The True Story of Steve Pateman: “Once I sort of met them and got the script, then I made the phone call saying to my agent, ‘I really like this theme.’ She said, ‘Do you realize that it's a true story?’ I'm like, ‘No, this can't be a true story.’ Subsequently I've met Steve Pateman, who the story's about, and got to meet his family. It is quite a remarkable true story, especially once you go to the place and you meet this guy, and you look at the town. You can't put all the elements together and work out how this guy ended up making these boots and getting away with it in a town like that. I know what it's like because I grew up in a small town. Everybody knows everybody's business. When you do go out on a limb with something and throw a splash of color out there, it's quite easy for you to shut yourself down in a sense like, ‘I don't want to stand out in a place like this.’"

These Boots Weren’t Made for Walking: Edgerton confirmed the boots were definitely tough to walk in. “Well, yeah, they are just hard to walk in anyway. I think men or women, no matter how much experience you've got, after a certain amount of time they're going to hurt you. But I've had experience of it before because I've been in a play where I had to wear high heels. Coming to it again 10 years later, I didn't realize how much like riding a bike it was. I put them back on, stood up, and went, ‘Oh, this is alright. I'm not going to fall over.’"

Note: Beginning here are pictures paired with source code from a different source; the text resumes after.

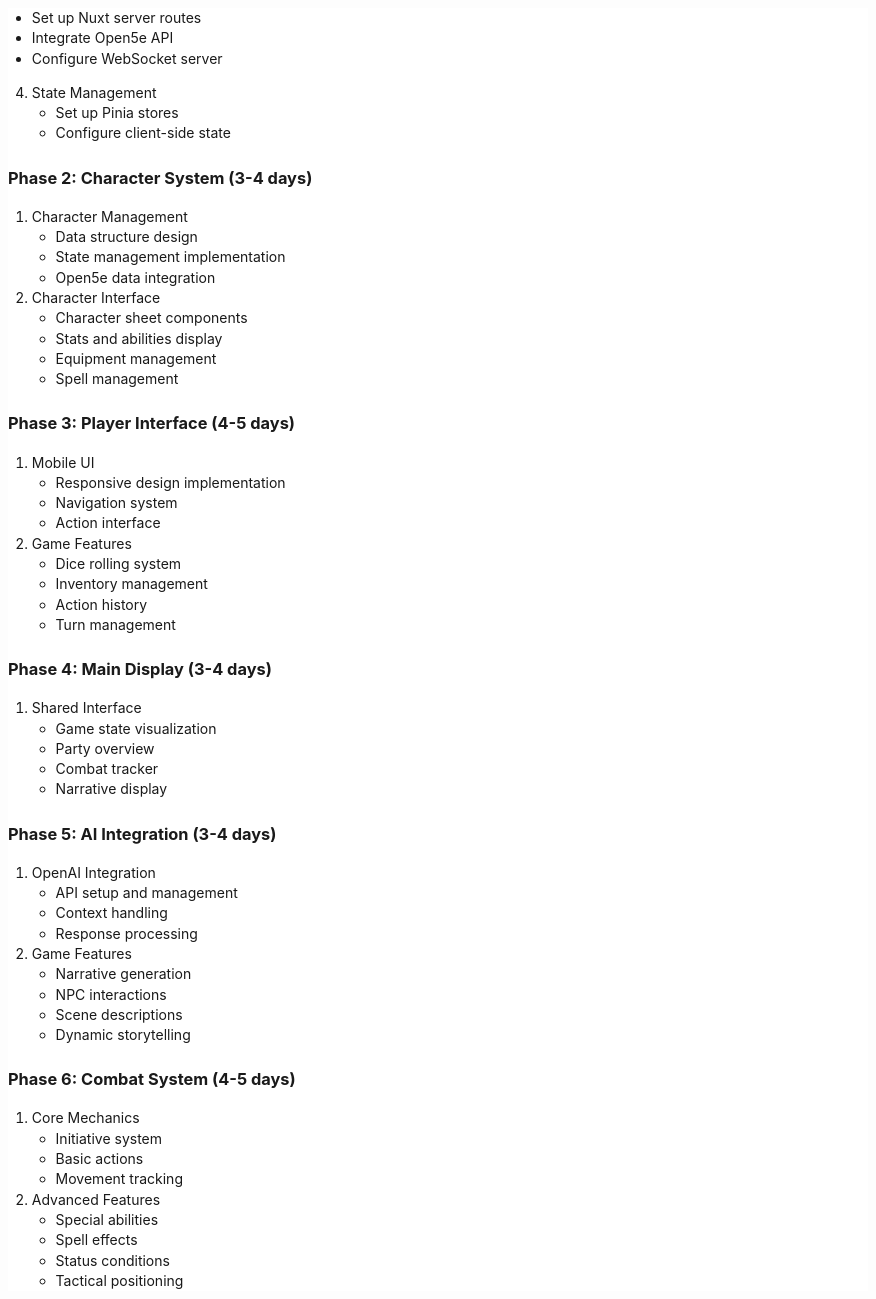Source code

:    - Set up Nuxt server routes
   - Integrate Open5e API
   - Configure WebSocket server
4. State Management
   - Set up Pinia stores
   - Configure client-side state

### Phase 2: Character System (3-4 days)
1. Character Management
   - Data structure design
   - State management implementation
   - Open5e data integration
2. Character Interface
   - Character sheet components
   - Stats and abilities display
   - Equipment management
   - Spell management

### Phase 3: Player Interface (4-5 days)
1. Mobile UI
   - Responsive design implementation
   - Navigation system
   - Action interface
2. Game Features
   - Dice rolling system
   - Inventory management
   - Action history
   - Turn management

### Phase 4: Main Display (3-4 days)
1. Shared Interface
   - Game state visualization
   - Party overview
   - Combat tracker
   - Narrative display

### Phase 5: AI Integration (3-4 days)
1. OpenAI Integration
   - API setup and management
   - Context handling
   - Response processing
2. Game Features
   - Narrative generation
   - NPC interactions
   - Scene descriptions
   - Dynamic storytelling

### Phase 6: Combat System (4-5 days)
1. Core Mechanics
   - Initiative system
   - Basic actions
   - Movement tracking
2. Advanced Features
   - Special abilities
   - Spell effects
   - Status conditions
   - Tactical positioning
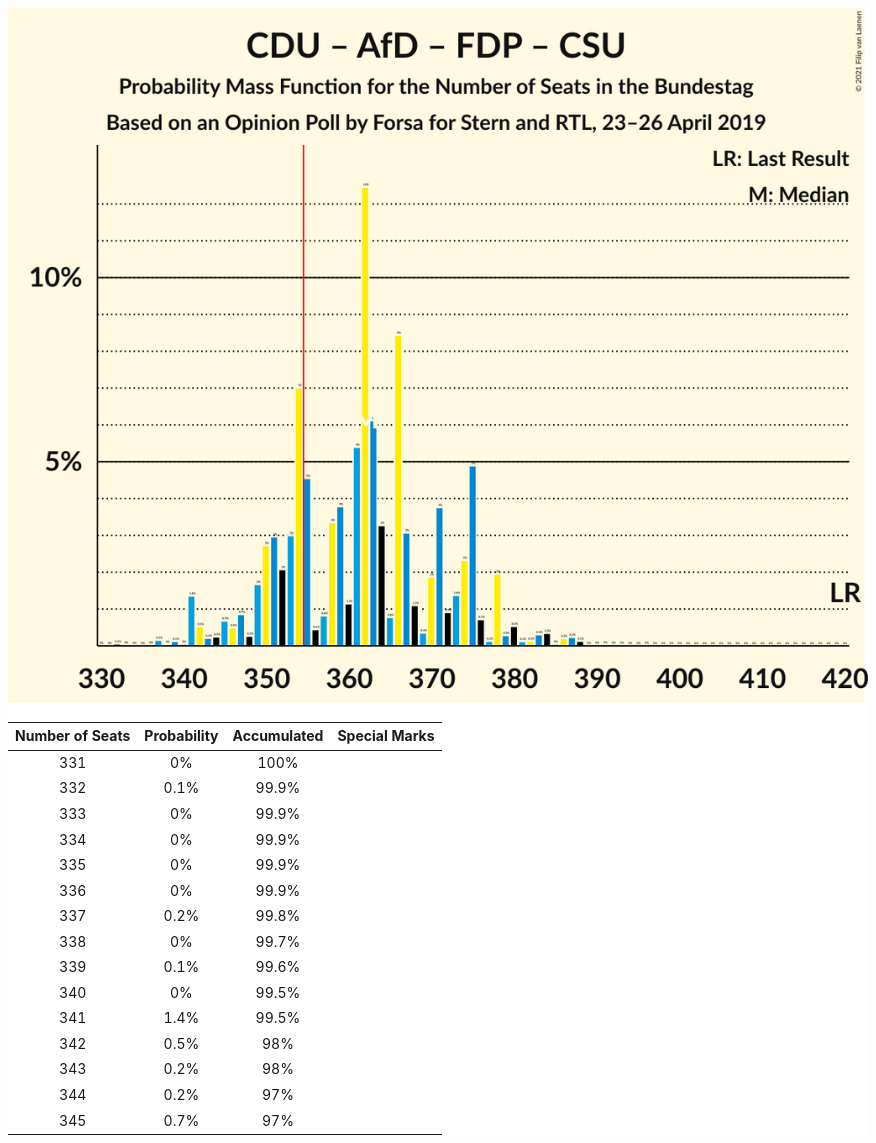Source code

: ![Graph with seats probability mass function not yet produced](2019-04-26-Forsa-coalitions-seats-pmf-cdu–afd–fdp–csu.png "Seats Probability Mass Function")

| Number of Seats | Probability | Accumulated | Special Marks |
|:---------------:|:-----------:|:-----------:|:-------------:|
| 331 | 0% | 100% |  |
| 332 | 0.1% | 99.9% |  |
| 333 | 0% | 99.9% |  |
| 334 | 0% | 99.9% |  |
| 335 | 0% | 99.9% |  |
| 336 | 0% | 99.9% |  |
| 337 | 0.2% | 99.8% |  |
| 338 | 0% | 99.7% |  |
| 339 | 0.1% | 99.6% |  |
| 340 | 0% | 99.5% |  |
| 341 | 1.4% | 99.5% |  |
| 342 | 0.5% | 98% |  |
| 343 | 0.2% | 98% |  |
| 344 | 0.2% | 97% |  |
| 345 | 0.7% | 97% |  |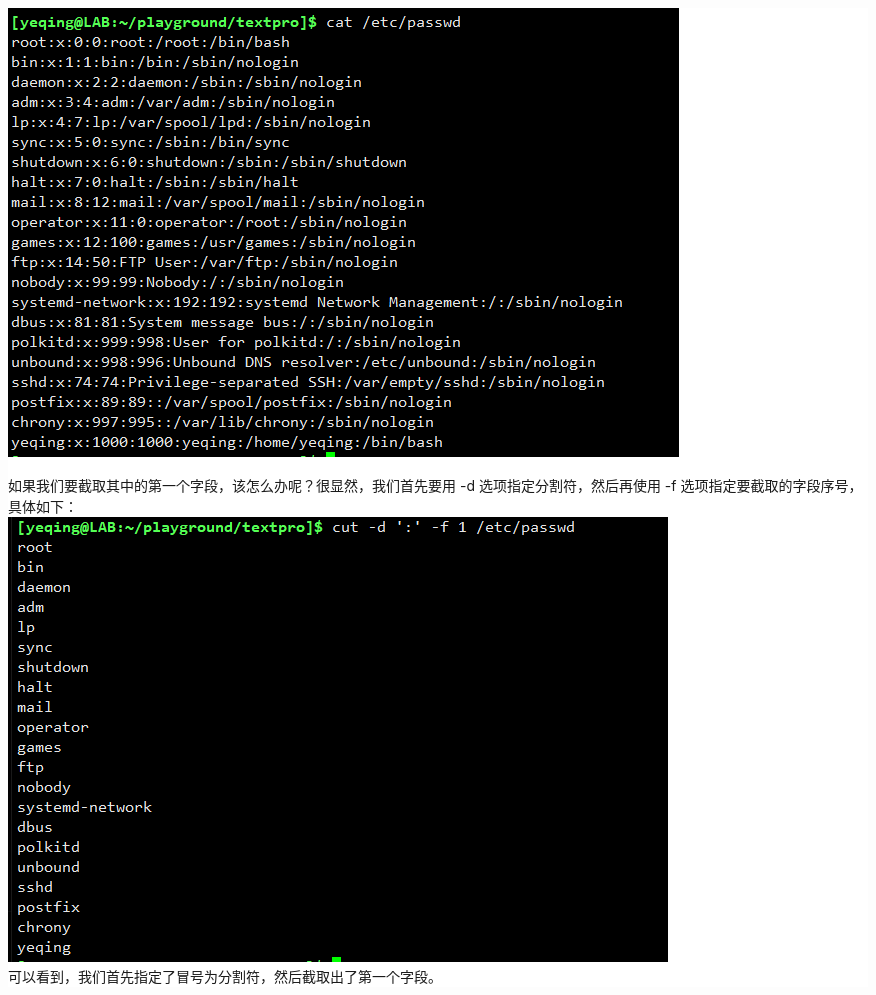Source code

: ![](../images/pic163.png)  

如果我们要截取其中的第一个字段，该怎么办呢？很显然，我们首先要用 -d 选项指定分割符，然后再使用 -f 选项指定要截取的字段序号，
具体如下：  
![](../images/pic164.png)  
可以看到，我们首先指定了冒号为分割符，然后截取出了第一个字段。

Edgerton’s character, Charlie, is never seen wearing the shoes his family’s factory originally made. “There was that choice for us to really want Charlie to sit outside the family business and not really want to partake in it,” explained Edgerton. “It's not really until he realizes that the company's possibly failing that the pressure not so much comes from the outside but from inside, sort of like, ‘I can't be the one to fire ...,’ something that's very easy to relate to. I think that's where a lot of parental pressure actually comes from. It's not entirely just from parents, but from the children themselves. Yeah, old Charlie just likes his old, white, scruffy sneakers, and certainly not the Trickers' shoes. I guess that's just symbolic of him not really wanting to participate in the business.”

The Choices His Character Makes: Why did he then decide to persevere? Edgerton said, “In my own life, my pressures always come from me rather than from my parents to do what I want and succeed. But it really does relate to them, and I think that for Charlie, he really sort of finds himself at that point. He's got an out. He could easily say, ‘Stuff this. I don't need to be lugging this way.’ Something else happens to him ... that thought that's crystallized in one of the lines in the film is, ‘I guess I just didn't want to be the last photo in the line.’ You know, the Price who left nothing. That pressure really is coming from himself. ‘I cannot fail. I have to succeed.’ Plus, he's also feeling in relationships with the workers, and as Lola says later, he's someone who recognizes that a factory is its workers and not its bricks. I think that's also part. And it's a very working class mentality as well. You take responsibility of the people that are on your team as well.”

Letting Go of His Vanity to Stroll the Catwalk in Thigh High Boots and Boxers: “You see, I'm a really interesting person in that if you want me to sing karaoke, I literally almost have to be so drunk that I'm clinically dead. You know what I mean? So I'm not extroverted in that regard. And yet, when I am on stage, in a theater production or like with Kinky Boots, I actually really relish those scenes. So there's some real kind of thing that needs to be explored on my personal time. For instance, that day wearing the boots in Kinky Bootswas my favorite day of shooting. In fact, you could hardly get the boots off me. It wasn't like, ‘I can't go. Let's get this over and done with. Blindfold all the extras.’ I was quite happy.”